* [Problem a]:
In the UNIX and POSIX compliance overview below, condense the note that begins "The Linux Foundation references multiple standards" into a shorter version that keeps its main facts.
────
MacOS is a mixed source UNIX OS.

Non-certified, but "mostly POSIX-compliant" OSes

Current Generation (Free/DragonFly /Net/Open)BSDs

  1. Each use an independently developed kernel
  2. Have no aim for binary compatibility among themselves
  3. Use the BSD License

Linux Distributions (Distros)

  1. Each use the centrally developed Linux kernel
  2. May modify the kernel for their own purposes, but there is, by virtue of the common kernel:
    1. Binary (not necessarily package) compatibility among Linux distros on the same CPU architecture
    2. The features of each kernel are a superset of the features of the mainline Linux kernel of the same release version
  3. Each use the GNU General Public License (GPL) for the kernel at the very least

Notes

  • The differences between the BSD License and the GPL, while outside the scope of this comparison, are significant
  • Licensing and certification fees for both POSIX and UNIX are expensive relative to open source OS budgets. This appears to be the main reason BSD and Linux are neither certified nor licensed
  • Why Linux and BSD users should stop claiming BSD
  • POSIX certification appears to involve an audited self-test, using a standardized testing suite supplied by the IEEE
  • UNIX certification appears to involve approved results self-testing, using standardized testing suites supplied by The Open Group
  • The Linux Foundation references multiple standards, including the Linux Standard Base and the Filesystem Hierarchy Standard. However, it does not list certified or compliant OSes. It appears the common Linux standard is the kernel itself
  • The Open Group maintains a list of currently marketed OSes that have been certified to comply with the UNIX specification
  • The Open Group & IEEE maintain a list of products that have been certified to comply with POSIX specification.
────
* [Problem b]:
Count the lines of the records below that contain the string "Dugaan". Reply with the total only.

* [Task material]:
────
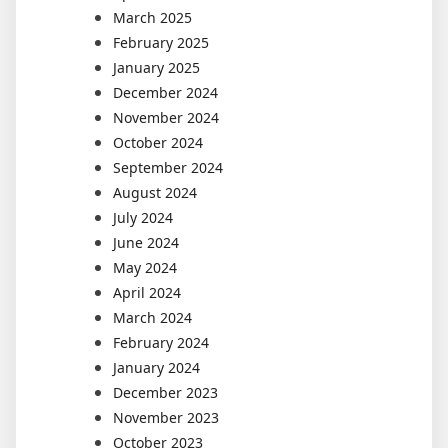
March 2025
February 2025
January 2025
December 2024
November 2024
October 2024
September 2024
August 2024
July 2024
June 2024
May 2024
April 2024
March 2024
February 2024
January 2024
December 2023
November 2023
October 2023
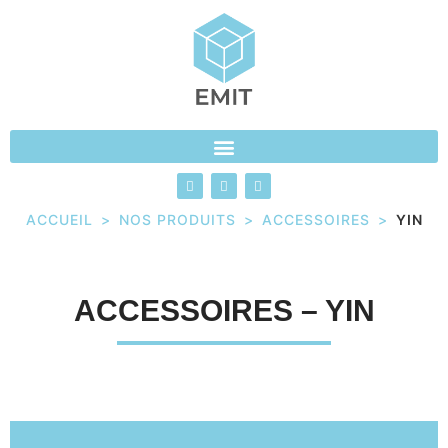
ACCUEIL
>
NOS PRODUITS
>
ACCESSOIRES
>
YIN
ACCESSOIRES – YIN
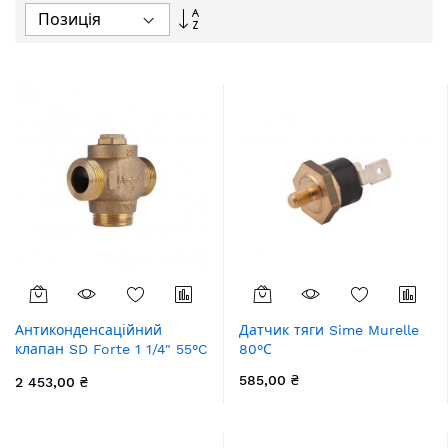
Сортувати
у
порядку
збільшення
Антиконденсаційний
Датчик тяги Sime Murelle
клапан SD Forte 1 1/4" 55°C
80°С
SF393W32
585,00 ₴
2 453,00 ₴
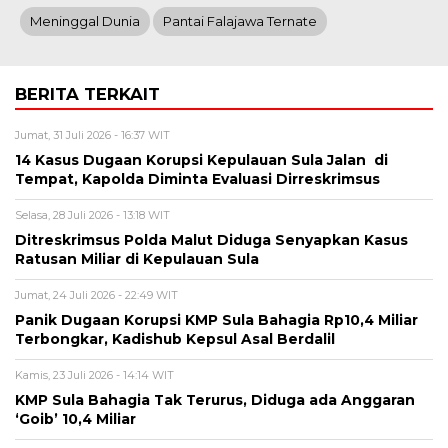
Meninggal Dunia
Pantai Falajawa Ternate
BERITA TERKAIT
Jumat, 31 Juli 2026 - 16:37 WIT
14 Kasus Dugaan Korupsi Kepulauan Sula Jalan di
Tempat, Kapolda Diminta Evaluasi Dirreskrimsus
Selasa, 28 Juli 2026 - 13:18 WIT
Ditreskrimsus Polda Malut Diduga Senyapkan Kasus
Ratusan Miliar di Kepulauan Sula
Jumat, 24 Juli 2026 - 22:49 WIT
Panik Dugaan Korupsi KMP Sula Bahagia Rp10,4 Miliar
Terbongkar, Kadishub Kepsul Asal Berdalil
Kamis, 23 Juli 2026 - 14:14 WIT
KMP Sula Bahagia Tak Terurus, Diduga ada Anggaran
‘Goib’ 10,4 Miliar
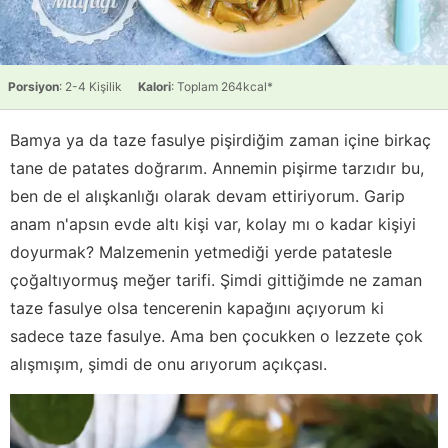
Porsiyon
: 2-4 Kişilik
Kalori
: Toplam 264kcal*
Bamya ya da taze fasulye pişirdiğim zaman içine birkaç
tane de patates doğrarım. Annemin pişirme tarzıdır bu,
ben de el alışkanlığı olarak devam ettiriyorum. Garip
anam n'apsın evde altı kişi var, kolay mı o kadar kişiyi
doyurmak? Malzemenin yetmediği yerde patatesle
çoğaltıyormuş meğer tarifi. Şimdi gittiğimde ne zaman
taze fasulye olsa tencerenin kapağını açıyorum ki
sadece taze fasulye. Ama ben çocukken o lezzete çok
alışmışım, şimdi de onu arıyorum açıkçası.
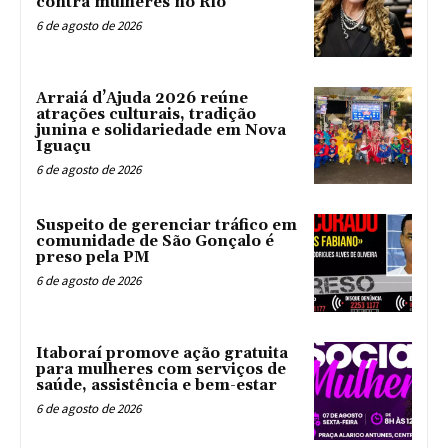
contra mulheres no Rio
6 de agosto de 2026
Arraiá d’Ajuda 2026 reúne
atrações culturais, tradição
junina e solidariedade em Nova
Iguaçu
6 de agosto de 2026
Suspeito de gerenciar tráfico em
comunidade de São Gonçalo é
preso pela PM
6 de agosto de 2026
Itaboraí promove ação gratuita
para mulheres com serviços de
saúde, assistência e bem-estar
6 de agosto de 2026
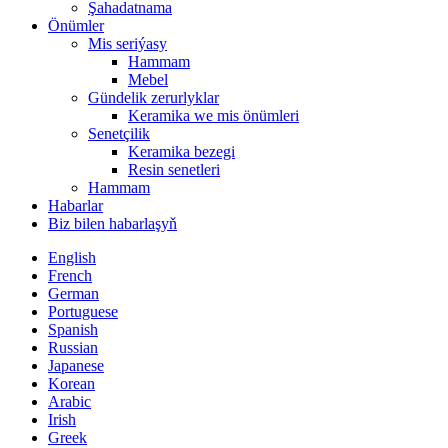
Şahadatnama
Önümler
Mis seriýasy
Hammam
Mebel
Gündelik zerurlyklar
Keramika we mis önümleri
Senetçilik
Keramika bezegi
Resin senetleri
Hammam
Habarlar
Biz bilen habarlaşyň
English
French
German
Portuguese
Spanish
Russian
Japanese
Korean
Arabic
Irish
Greek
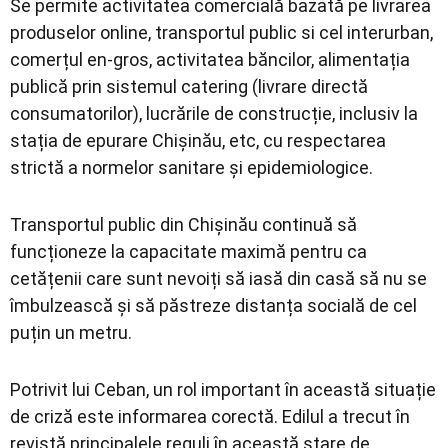
Se permite activitatea comercială bazată pe livrarea
produselor online, transportul public si cel interurban,
comerțul en-gros, activitatea băncilor, alimentația
publică prin sistemul catering (livrare directă
consumatorilor), lucrările de construcție, inclusiv la
stația de epurare Chișinău, etc, cu respectarea
strictă a normelor sanitare și epidemiologice.
Transportul public din Chișinău continuă să
funcționeze la capacitate maximă pentru ca
cetățenii care sunt nevoiți să iasă din casă să nu se
îmbulzească și să păstreze distanța socială de cel
puțin un metru.
Potrivit lui Ceban, un rol important în această situație
de criză este informarea corectă. Edilul a trecut în
revistă principalele reguli în această stare de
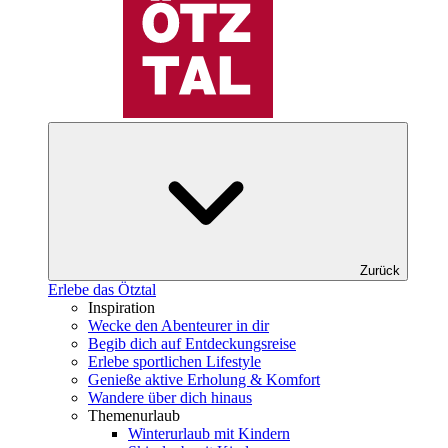
Zurück
Erlebe das Ötztal
Inspiration
Wecke den Abenteurer in dir
Begib dich auf Entdeckungsreise
Erlebe sportlichen Lifestyle
Genieße aktive Erholung & Komfort
Wandere über dich hinaus
Themenurlaub
Winterurlaub mit Kindern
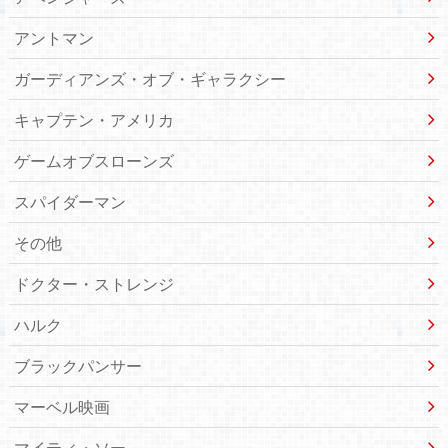
アントマン
ガーディアンズ・オブ・ギャラクシー
キャプテン・アメリカ
ゲームオブスローンズ
スパイダーマン
その他
ドクター・ストレンジ
ハルク
ブラックパンサー
マーベル映画
マイティ・ソー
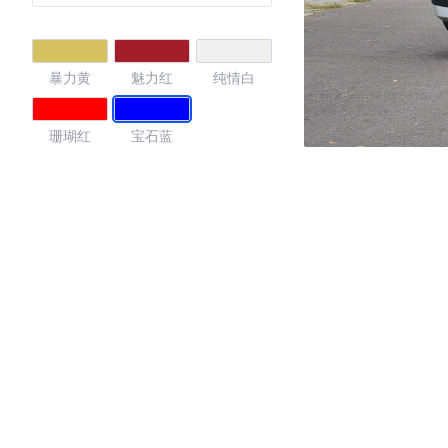
暴力黄
魅力红
纯情白
珊瑚红
宝石蓝
4.41
·外观表现较为优秀，优于53%同级车
·内饰表现较为优秀，优于50%同级车
·空间表现一般，低于67%同级车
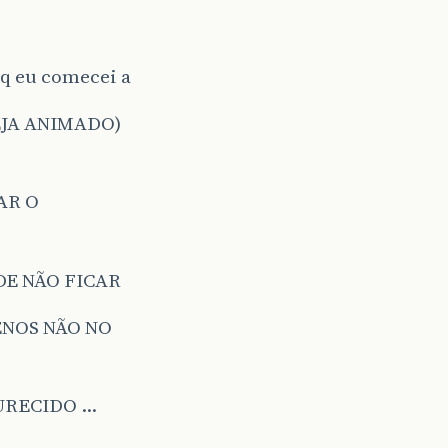
 q eu comecei a
SEJA ANIMADO)
AR O
DE NÃO FICAR
NOS NÃO NO
URECIDO …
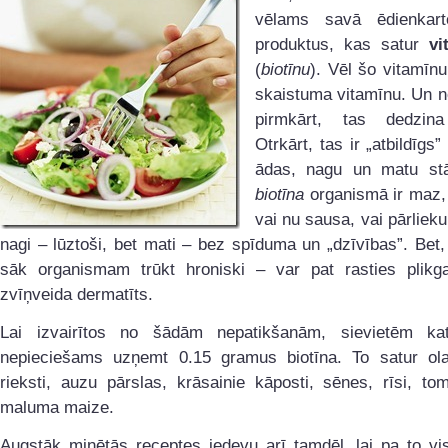
vēlams savā ēdienkart
produktus, kas satur
vi
(
biotīnu
). Vēl šo vitamīn
skaistuma vitamīnu. Un ne 
pirmkārt, tas dedzina
Otrkārt, tas ir „atbildīgs
ādas, nagu un matu stā
biotīna
organismā ir maz, 
vai nu sausa, vai pārlieku
nagi – lūztoši, bet mati – bez spīduma un „dzīvības”. Bet,
sāk organismam trūkt hroniski – var pat rasties plikga
zvīņveida dermatīts.
Lai izvairītos no šādām nepatikšanām, sievietēm ka
nepieciešams uzņemt 0.15 gramus biotīna. To satur ola
rieksti, auzu pārslas, krāsainie kāposti, sēnes, rīsi, tom
maluma maize.
Augstāk minētās receptes iedevu arī tamdēļ, lai pa to vi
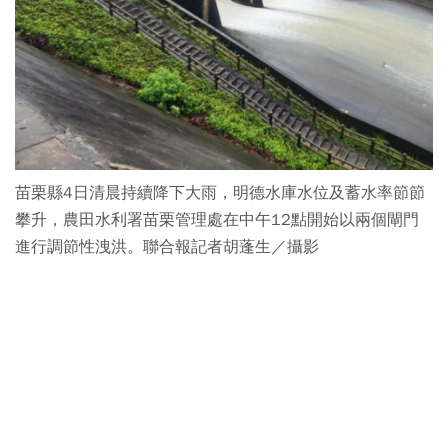
苗栗縣4日清晨持續降下大雨，明德水庫水位及蓄水率節節
攀升，農田水利署苗栗管理處在中午12點開始以兩個閘門
進行調節性洩洪。聯合報記者胡蓬生／攝影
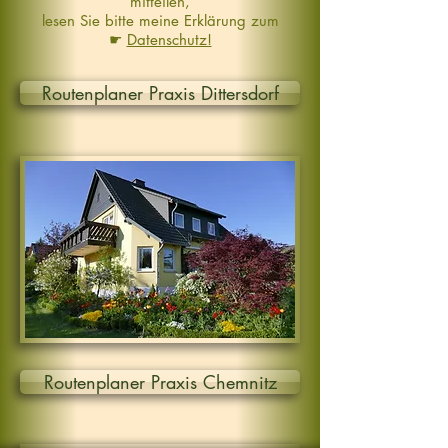
mitteilen,
lesen Sie bitte meine Erklärung zum
☛
Datenschutz!
Routenplaner Praxis Dittersdorf
Routenplaner Praxis Chemnitz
────
* [Task response a]:
The Linux Foundation cites several standards, including the Linux Standard Base and the Filesystem Hierarchy Standard, but lists no certified or compliant OSes. The common Linux standard appears to be the kernel itself.

* [Task response b]:
2